Yoon Sora, Nam Dougu
School of Life Sciences, Ulsan National Institute of Science and Technology, Ulsan, Republic of Korea.
Department of Mathematical Sciences, Ulsan National Institute of Science and Technology, Ulsan, Republic of Korea.
BMC Genomics. 2017 May 25;18(1):408. doi: 10.1186/s12864-017-3809-0.
In differential expression analysis of RNA-sequencing (RNA-seq) read count data for two sample groups, it is known that highly expressed genes (or longer genes) are more likely to be differentially expressed which is called read count bias (or gene length bias). This bias had great effect on the downstream Gene Ontology over-representation analysis. However, such a bias has not been systematically analyzed for different replicate types of RNA-seq data.

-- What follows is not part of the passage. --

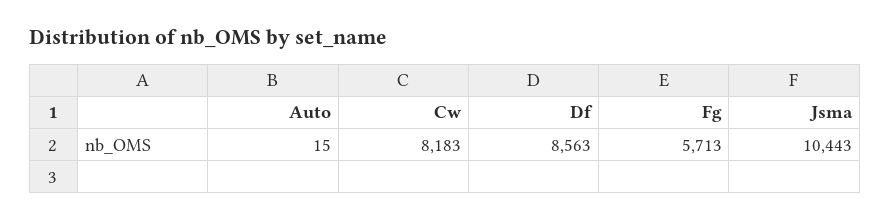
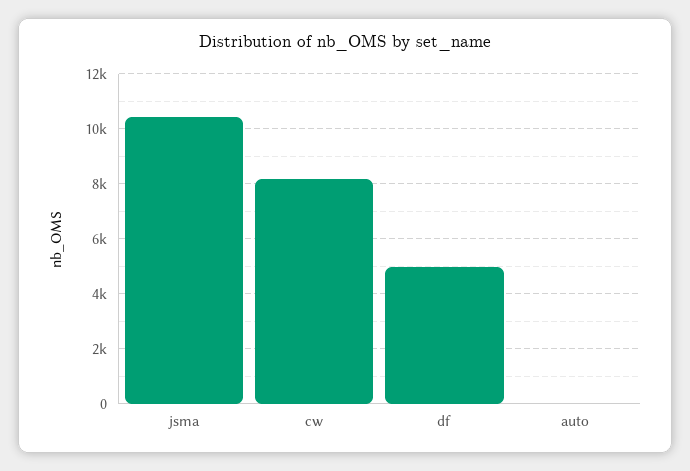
Df: 8563 -> 5000
Fg: 5713 -> none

We show that the dispersion coefficient of a gene in the negative binomial modeling of read counts is the critical determinant of the read count bias (and gene length bias) by mathematical inference and tests for a number of simulated and real RNA-seq datasets. We demonstrate that the read count bias is mostly confined to data with small gene dispersions (e.g., technical replicates and some of genetically identical replicates such as cell lines or inbred animals), and many biological replicate data from unrelated samples do not suffer from such a bias except for genes with some small counts. It is also shown that the sample-permuting GSEA method yields a considerable number of false positives caused by the read count bias, while the preranked method does not.
We showed the small gene variance (similarly, dispersion) is the main cause of read count bias (and gene length bias) for the first time and analyzed the read count bias for different replicate types of RNA-seq data and its effect on gene-set enrichment analysis.
在对两个样本组的RNA测序(RNA-seq)读数计数数据进行差异表达分析时,已知高表达基因(或较长基因)更有可能出现差异表达,这被称为读数计数偏差(或基因长度偏差)。这种偏差对下游的基因本体过度表达分析有很大影响。然而,对于不同类型重复的RNA-seq数据,尚未对这种偏差进行系统分析。
通过对多个模拟和真实RNA-seq数据集的数学推导和测试,我们表明基因在负二项式读数计数模型中的离散系数是读数计数偏差(和基因长度偏差)的关键决定因素。我们证明读数计数偏差主要局限于基因离散度小的数据(例如技术重复以及一些基因相同的重复,如细胞系或近交动物),除了一些读数少的基因外,许多来自不相关样本的生物学重复数据不存在这种偏差。还表明样本置换GSEA方法会因读数计数偏差产生大量假阳性,而预排名方法则不会。
我们首次表明小基因方差(类似地,离散度)是读数计数偏差(和基因长度偏差)的主要原因,并分析了不同类型重复的RNA-seq数据中的读数计数偏差及其对基因集富集分析的影响。